L’AI viene utilizzata anche nelle attività di middle e back office, automatizzando processi ripetitivi, riducendo errori e rischi, e aumentando la produttività di almeno il 20%. L’AI è di supporto anche nella gestione dell’antiriciclaggio, aiutando a individuare i “falsi positivi” nelle segnalazioni di operazioni sospette, aumentando l’efficacia del sistema.
Sul piano occupazionale, credo che a fronte dell’erosione del numero di alcuni tipi di ruoli, crescerà la domanda di nuove professionalità e competenze che, quindi, genereranno nuovi posti di lavoro. Sicuramente, dal punto di vista qualitativo, il mix delle posizioni di lavoro cambierà: aumenteranno le posizioni a elevata specializzazione e professionalità. Come ho ricordato, in Banco BPM utilizziamo l’AI per supportare i colleghi il cui contributo, tuttavia, conserva tutta la sua importanza: l’intervento umano rimane essenziale per la decisione finale.
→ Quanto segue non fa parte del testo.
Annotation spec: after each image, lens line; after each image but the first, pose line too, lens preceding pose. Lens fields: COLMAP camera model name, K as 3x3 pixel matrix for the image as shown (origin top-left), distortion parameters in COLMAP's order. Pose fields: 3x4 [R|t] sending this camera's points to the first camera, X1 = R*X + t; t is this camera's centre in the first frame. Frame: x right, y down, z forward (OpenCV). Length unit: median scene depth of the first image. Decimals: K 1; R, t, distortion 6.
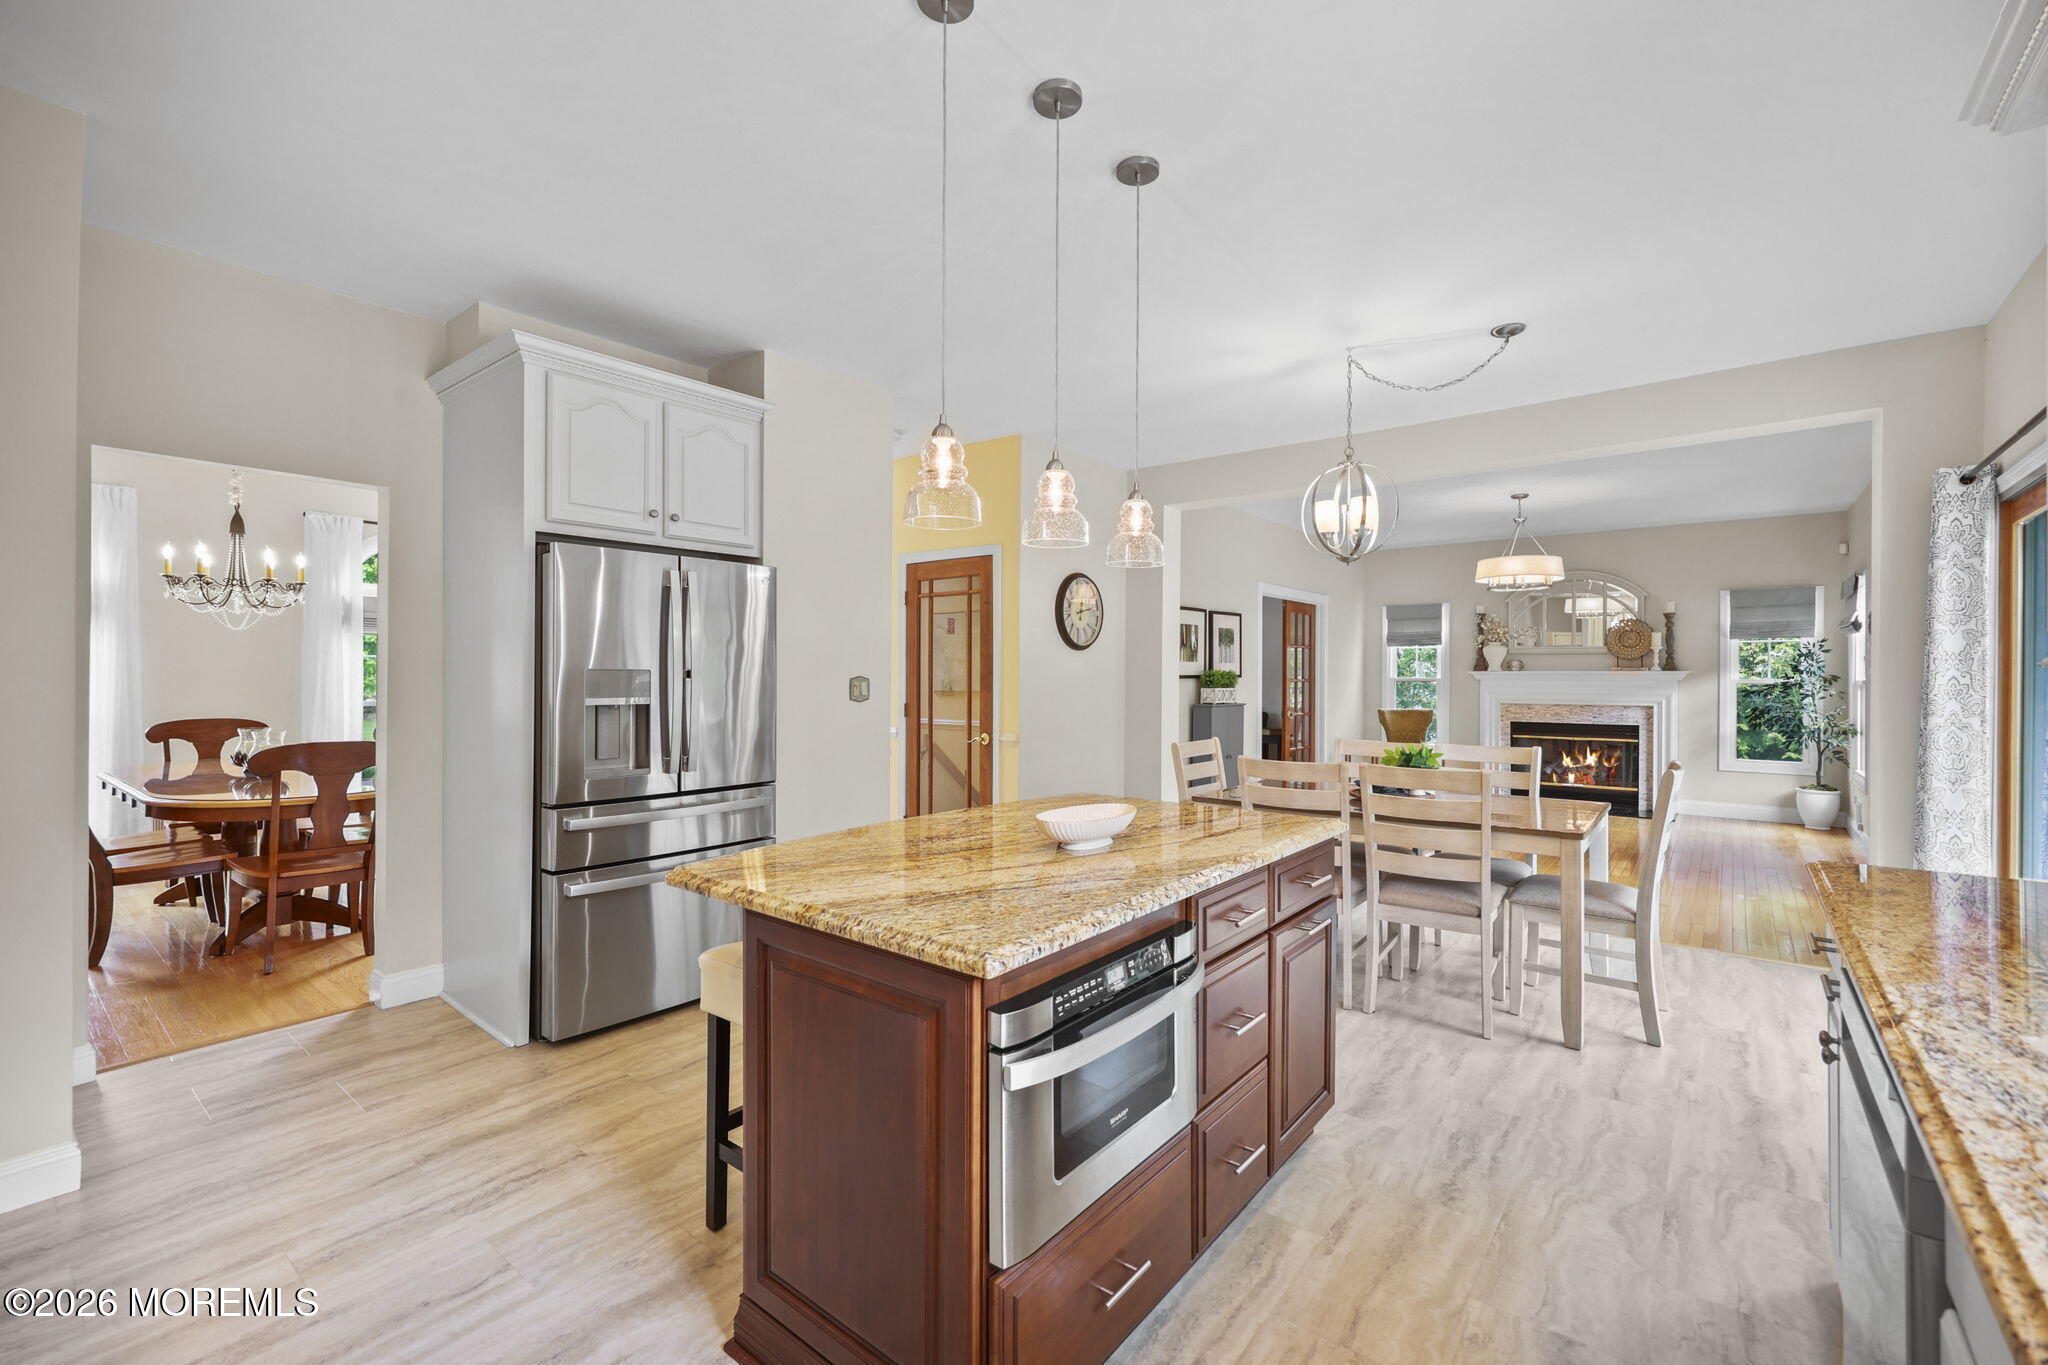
lens RADIAL K [[867.2, 0, 1024.5], [0, 867.2, 677.5], [0, 0, 1]] dist [-0.014044, 0.000883]
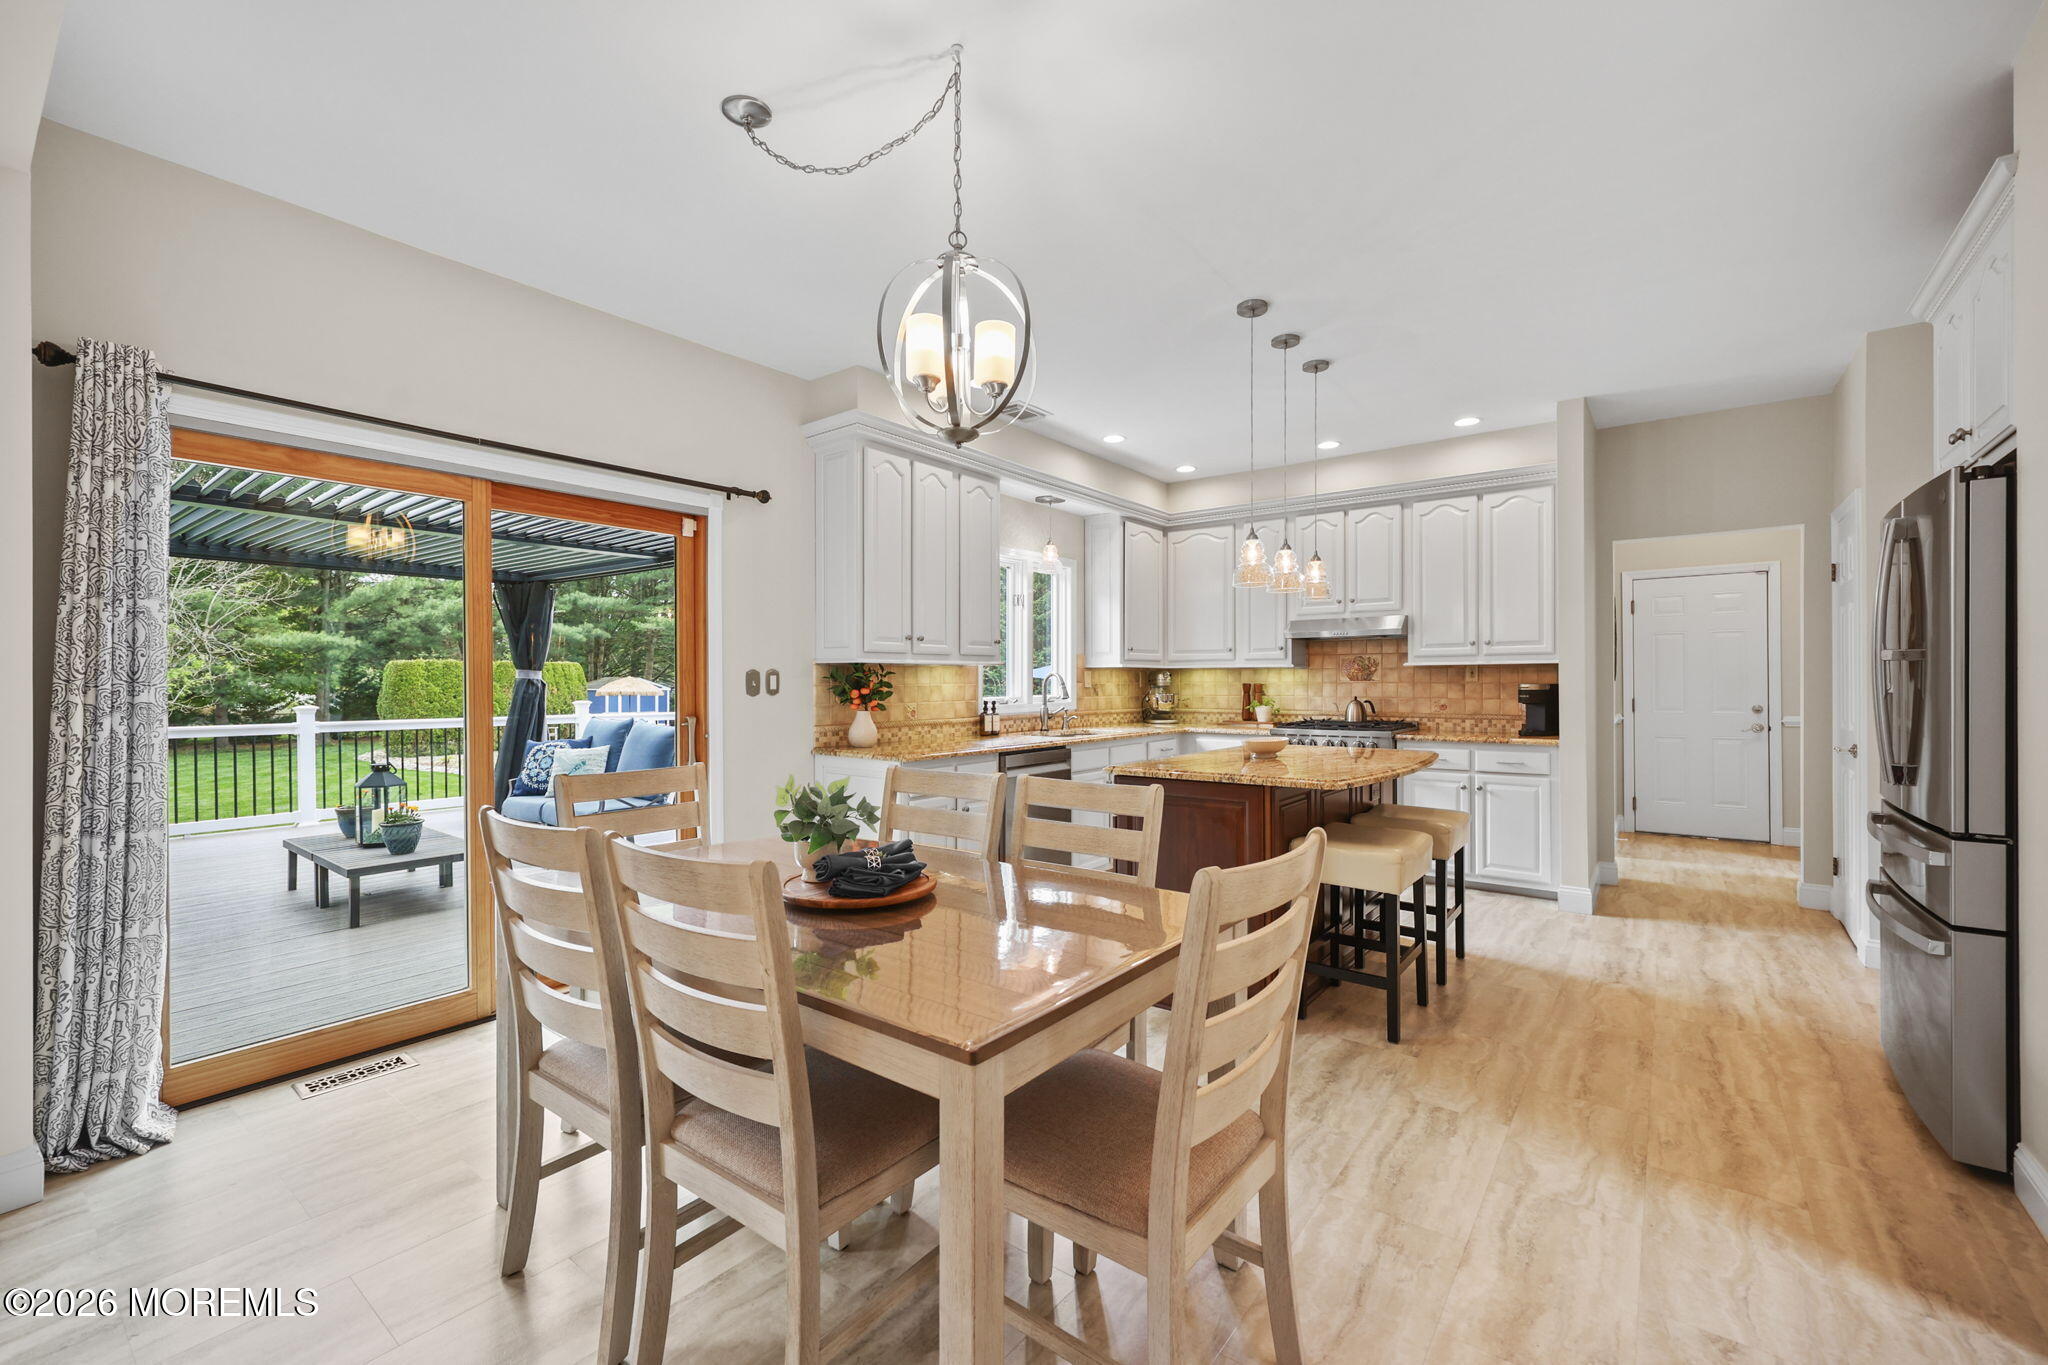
lens RADIAL K [[867.2, 0, 1011.4], [0, 867.2, 679.7], [0, 0, 1]] dist [-0.014044, 0.000883]
pose [[-0.999946, 0.000075, -0.010397, 0.561890], [0.000087, 0.999999, -0.001168, 0.028505], [0.010397, -0.001169, -0.999945, 2.502536]]
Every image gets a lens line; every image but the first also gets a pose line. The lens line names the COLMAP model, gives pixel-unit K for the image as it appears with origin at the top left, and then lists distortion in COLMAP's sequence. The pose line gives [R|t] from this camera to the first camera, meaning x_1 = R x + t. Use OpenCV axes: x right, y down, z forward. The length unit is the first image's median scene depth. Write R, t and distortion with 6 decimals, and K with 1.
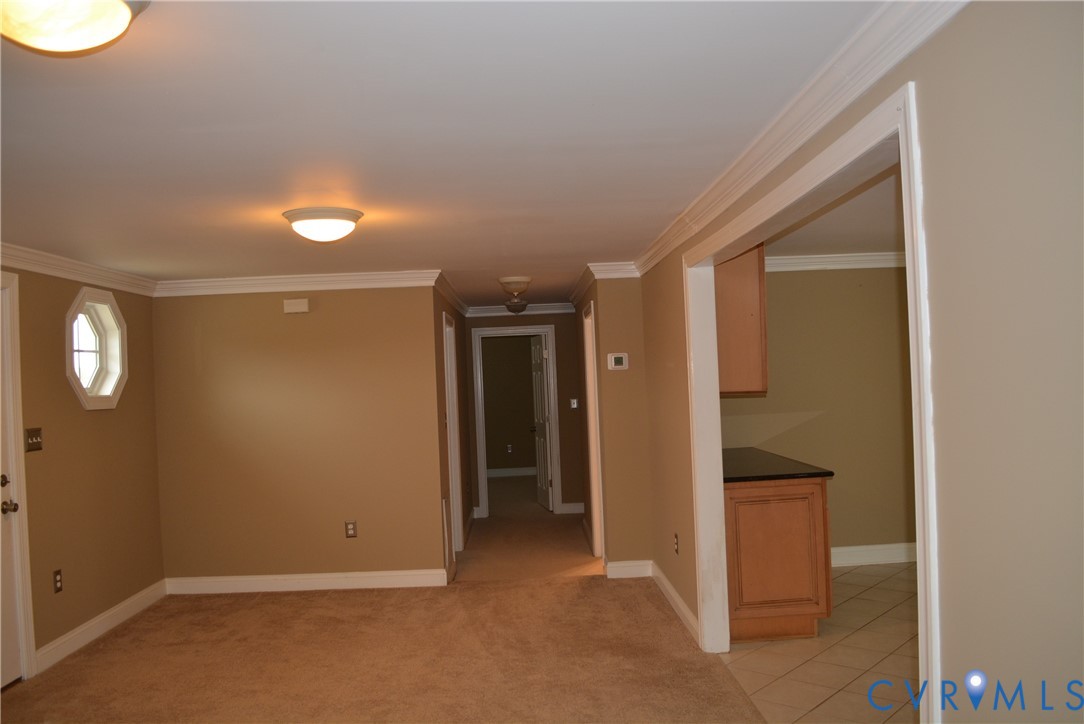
lens RADIAL K [[859.0, 0, 542.0], [0, 859.0, 362.0], [0, 0, 1]] dist [-0.006889, -0.105393]
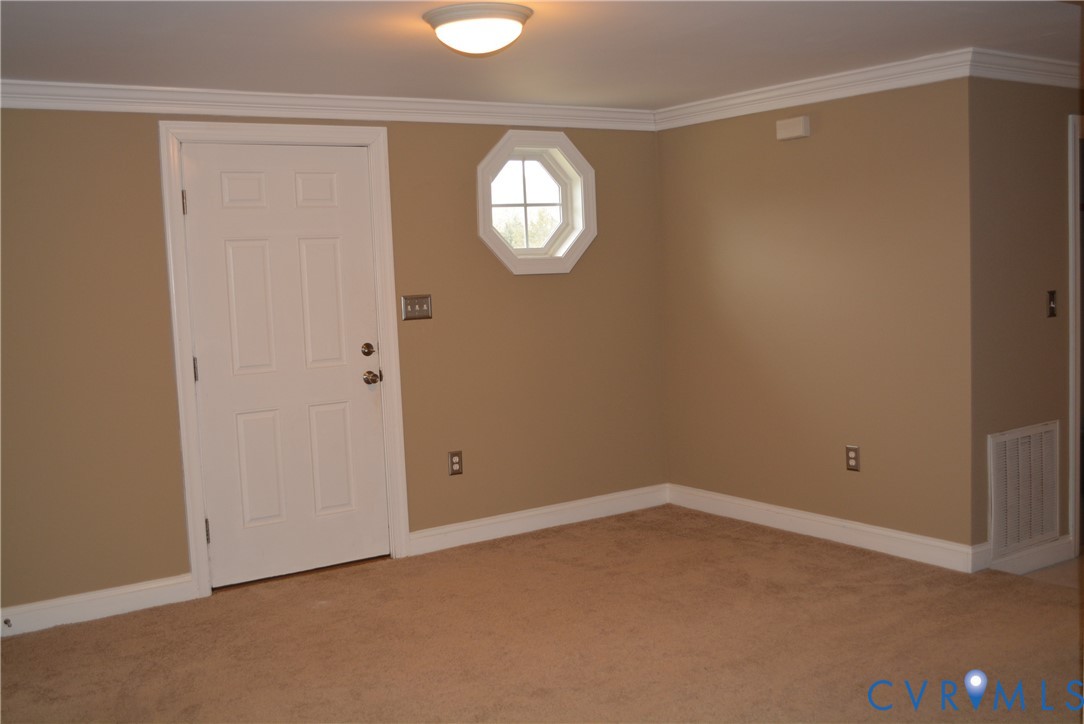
lens RADIAL K [[1111.0, 0, 542.0], [0, 1111.0, 362.0], [0, 0, 1]] dist [-0.111488, 0.004286]
pose [[0.550342, 0.088149, -0.830273, 0.418556], [0.033549, 0.991274, 0.127480, 0.001955], [0.834265, -0.098012, 0.542582, 0.398324]]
L’ammontare degli investimenti necessari per cogliere appieno tutte le potenzialità appare considerevole. Gli istituti di credito di medie dimensioni saranno in grado di sostenerli? Cosa è lecito attendersi?
L’adozione dell’intelligenza artificiale nel settore bancario richiede investimenti significativi, sia in termini di tecnologia che di competenze. Nel nostro piano industriale 2024-2027, per esempio, prevediamo di accelerare il processo di trasformazione digitale attraverso €800mln d’investimenti IT, che comprendono il programma di progressiva implementazione di soluzioni di AI per trasformare il nostro modo di fare banca facendo leva su soluzioni di Advanced Analytics, Machine Learning & Generative AI.
Si tratta di un impegno considerevole e, in questo senso, la dimensione del bilancio di un intermediario è un fattore chiave per sostenere adeguatamente gli investimenti. Tuttavia, per le banche medio-piccole una strada alternativa potrebbe essere quella delle partnership con imprese specializzate. Infatti, non sempre è conveniente né efficiente – nemmeno per le realtà più grandi – sviluppare internamente soluzioni tecnologiche, specialmente in ambiti con tassi d’innovazione elevati come nel caso dell’AI.